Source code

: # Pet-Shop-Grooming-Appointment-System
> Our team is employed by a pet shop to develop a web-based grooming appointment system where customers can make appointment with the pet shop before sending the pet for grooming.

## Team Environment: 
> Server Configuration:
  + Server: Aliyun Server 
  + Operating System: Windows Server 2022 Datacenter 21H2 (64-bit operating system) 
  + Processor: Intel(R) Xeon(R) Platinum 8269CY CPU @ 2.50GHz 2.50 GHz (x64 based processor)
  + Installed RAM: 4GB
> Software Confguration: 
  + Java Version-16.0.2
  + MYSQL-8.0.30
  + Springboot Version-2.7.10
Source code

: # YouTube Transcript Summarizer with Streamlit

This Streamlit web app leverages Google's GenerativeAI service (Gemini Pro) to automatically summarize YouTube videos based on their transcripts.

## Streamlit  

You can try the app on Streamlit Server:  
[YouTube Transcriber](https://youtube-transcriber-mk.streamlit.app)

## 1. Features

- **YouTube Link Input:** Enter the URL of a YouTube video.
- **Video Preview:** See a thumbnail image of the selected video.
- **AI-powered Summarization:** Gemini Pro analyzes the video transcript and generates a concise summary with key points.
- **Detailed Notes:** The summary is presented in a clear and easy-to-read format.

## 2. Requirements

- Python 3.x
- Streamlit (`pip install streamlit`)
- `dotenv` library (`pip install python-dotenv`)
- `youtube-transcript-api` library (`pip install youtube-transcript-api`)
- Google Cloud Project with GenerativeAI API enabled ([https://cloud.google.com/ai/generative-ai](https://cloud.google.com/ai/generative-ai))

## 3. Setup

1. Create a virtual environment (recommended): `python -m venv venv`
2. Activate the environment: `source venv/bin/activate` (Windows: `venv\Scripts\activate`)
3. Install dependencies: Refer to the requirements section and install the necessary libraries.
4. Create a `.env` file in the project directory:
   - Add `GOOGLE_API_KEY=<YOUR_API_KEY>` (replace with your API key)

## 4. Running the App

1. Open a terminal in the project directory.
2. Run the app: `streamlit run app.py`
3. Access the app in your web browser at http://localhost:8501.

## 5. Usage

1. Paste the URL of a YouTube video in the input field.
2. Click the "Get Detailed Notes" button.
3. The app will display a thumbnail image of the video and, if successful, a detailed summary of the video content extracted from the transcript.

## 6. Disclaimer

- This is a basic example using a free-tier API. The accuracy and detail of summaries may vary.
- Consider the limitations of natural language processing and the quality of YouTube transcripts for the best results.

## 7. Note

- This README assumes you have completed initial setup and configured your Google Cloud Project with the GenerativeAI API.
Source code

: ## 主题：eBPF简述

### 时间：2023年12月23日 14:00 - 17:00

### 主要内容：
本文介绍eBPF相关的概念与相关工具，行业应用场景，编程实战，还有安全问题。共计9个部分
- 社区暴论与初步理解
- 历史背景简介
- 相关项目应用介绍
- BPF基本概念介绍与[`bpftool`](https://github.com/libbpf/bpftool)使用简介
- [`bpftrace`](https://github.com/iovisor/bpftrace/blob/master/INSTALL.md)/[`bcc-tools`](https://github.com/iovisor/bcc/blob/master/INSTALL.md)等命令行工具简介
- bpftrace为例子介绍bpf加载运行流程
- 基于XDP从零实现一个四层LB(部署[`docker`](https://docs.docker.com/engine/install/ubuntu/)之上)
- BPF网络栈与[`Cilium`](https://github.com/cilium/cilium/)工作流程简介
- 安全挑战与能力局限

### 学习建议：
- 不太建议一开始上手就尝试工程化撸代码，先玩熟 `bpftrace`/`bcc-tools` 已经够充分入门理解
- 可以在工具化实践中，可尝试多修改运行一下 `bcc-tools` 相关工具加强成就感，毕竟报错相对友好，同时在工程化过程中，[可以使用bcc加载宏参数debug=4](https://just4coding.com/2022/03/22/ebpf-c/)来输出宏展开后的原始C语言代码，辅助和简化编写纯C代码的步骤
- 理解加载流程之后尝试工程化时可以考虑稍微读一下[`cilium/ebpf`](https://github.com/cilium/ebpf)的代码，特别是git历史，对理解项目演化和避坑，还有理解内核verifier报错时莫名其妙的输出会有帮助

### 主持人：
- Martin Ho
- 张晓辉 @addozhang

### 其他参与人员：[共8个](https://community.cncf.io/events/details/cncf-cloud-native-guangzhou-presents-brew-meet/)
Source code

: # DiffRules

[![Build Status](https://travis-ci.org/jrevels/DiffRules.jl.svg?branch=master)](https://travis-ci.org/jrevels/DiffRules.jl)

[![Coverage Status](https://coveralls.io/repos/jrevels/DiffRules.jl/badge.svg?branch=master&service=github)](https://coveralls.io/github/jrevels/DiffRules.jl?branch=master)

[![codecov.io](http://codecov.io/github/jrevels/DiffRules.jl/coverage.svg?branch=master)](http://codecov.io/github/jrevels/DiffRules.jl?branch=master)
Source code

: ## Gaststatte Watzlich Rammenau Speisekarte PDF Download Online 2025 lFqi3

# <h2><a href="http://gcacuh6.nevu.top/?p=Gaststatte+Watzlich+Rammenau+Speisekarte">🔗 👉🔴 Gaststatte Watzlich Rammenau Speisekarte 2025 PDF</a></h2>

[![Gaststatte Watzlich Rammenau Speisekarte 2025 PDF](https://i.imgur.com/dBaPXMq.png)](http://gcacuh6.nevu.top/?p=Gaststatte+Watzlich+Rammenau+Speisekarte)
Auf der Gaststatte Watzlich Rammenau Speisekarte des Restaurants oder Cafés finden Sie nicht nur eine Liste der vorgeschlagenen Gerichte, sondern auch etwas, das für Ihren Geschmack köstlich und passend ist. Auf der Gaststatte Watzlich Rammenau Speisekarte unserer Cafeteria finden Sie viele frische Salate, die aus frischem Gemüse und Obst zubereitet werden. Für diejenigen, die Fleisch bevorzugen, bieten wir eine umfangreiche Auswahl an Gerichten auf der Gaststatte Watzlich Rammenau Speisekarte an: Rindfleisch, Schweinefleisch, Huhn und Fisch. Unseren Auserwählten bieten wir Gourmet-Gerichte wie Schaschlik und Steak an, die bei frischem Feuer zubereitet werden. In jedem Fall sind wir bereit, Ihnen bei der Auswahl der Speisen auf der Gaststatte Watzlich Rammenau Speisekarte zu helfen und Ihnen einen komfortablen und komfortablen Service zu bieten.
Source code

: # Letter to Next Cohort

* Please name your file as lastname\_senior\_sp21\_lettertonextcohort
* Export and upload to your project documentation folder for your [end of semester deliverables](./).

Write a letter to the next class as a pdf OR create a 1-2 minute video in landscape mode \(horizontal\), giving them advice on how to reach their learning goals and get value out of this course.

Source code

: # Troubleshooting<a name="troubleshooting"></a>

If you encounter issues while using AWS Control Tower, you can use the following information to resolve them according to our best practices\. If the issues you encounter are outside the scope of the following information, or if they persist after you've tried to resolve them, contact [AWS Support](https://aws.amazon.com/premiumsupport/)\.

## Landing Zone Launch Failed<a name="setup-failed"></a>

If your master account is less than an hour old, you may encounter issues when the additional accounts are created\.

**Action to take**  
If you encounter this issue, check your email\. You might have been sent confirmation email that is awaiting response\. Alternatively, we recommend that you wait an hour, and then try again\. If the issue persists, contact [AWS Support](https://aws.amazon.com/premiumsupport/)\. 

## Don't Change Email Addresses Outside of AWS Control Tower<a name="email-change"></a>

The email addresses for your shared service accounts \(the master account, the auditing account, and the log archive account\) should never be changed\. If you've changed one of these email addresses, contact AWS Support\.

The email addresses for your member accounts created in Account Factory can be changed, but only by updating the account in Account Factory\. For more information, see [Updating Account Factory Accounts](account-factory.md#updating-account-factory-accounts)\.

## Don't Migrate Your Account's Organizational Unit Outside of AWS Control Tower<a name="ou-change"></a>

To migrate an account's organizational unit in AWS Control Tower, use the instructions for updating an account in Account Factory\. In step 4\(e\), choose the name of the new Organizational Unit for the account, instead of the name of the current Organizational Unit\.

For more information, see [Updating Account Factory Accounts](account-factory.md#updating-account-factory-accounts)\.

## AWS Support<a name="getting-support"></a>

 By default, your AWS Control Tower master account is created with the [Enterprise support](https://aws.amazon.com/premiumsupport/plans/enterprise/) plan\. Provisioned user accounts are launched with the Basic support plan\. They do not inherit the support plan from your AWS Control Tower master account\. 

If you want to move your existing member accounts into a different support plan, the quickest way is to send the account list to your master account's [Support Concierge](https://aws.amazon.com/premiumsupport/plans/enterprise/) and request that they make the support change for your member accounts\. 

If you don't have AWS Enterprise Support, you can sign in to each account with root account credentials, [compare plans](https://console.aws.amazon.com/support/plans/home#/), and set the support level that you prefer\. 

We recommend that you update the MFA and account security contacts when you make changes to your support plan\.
______________________________
■ Exercise:
Return, with no change at all, every line in the entries above from the line containing "- Martin Ho" through the line containing "[![Gaststatte Watzlich Rammenau".

■ Answer for the task:
- Martin Ho
- 张晓辉 @addozhang

### 其他参与人员：[共8个](https://community.cncf.io/events/details/cncf-cloud-native-guangzhou-presents-brew-meet/)
Source code

: # DiffRules

[![Build Status](https://travis-ci.org/jrevels/DiffRules.jl.svg?branch=master)](https://travis-ci.org/jrevels/DiffRules.jl)

[![Coverage Status](https://coveralls.io/repos/jrevels/DiffRules.jl/badge.svg?branch=master&service=github)](https://coveralls.io/github/jrevels/DiffRules.jl?branch=master)

[![codecov.io](http://codecov.io/github/jrevels/DiffRules.jl/coverage.svg?branch=master)](http://codecov.io/github/jrevels/DiffRules.jl?branch=master)
Source code

: ## Gaststatte Watzlich Rammenau Speisekarte PDF Download Online 2025 lFqi3

# <h2><a href="http://gcacuh6.nevu.top/?p=Gaststatte+Watzlich+Rammenau+Speisekarte">🔗 👉🔴 Gaststatte Watzlich Rammenau Speisekarte 2025 PDF</a></h2>

[![Gaststatte Watzlich Rammenau Speisekarte 2025 PDF](https://i.imgur.com/dBaPXMq.png)](http://gcacuh6.nevu.top/?p=Gaststatte+Watzlich+Rammenau+Speisekarte)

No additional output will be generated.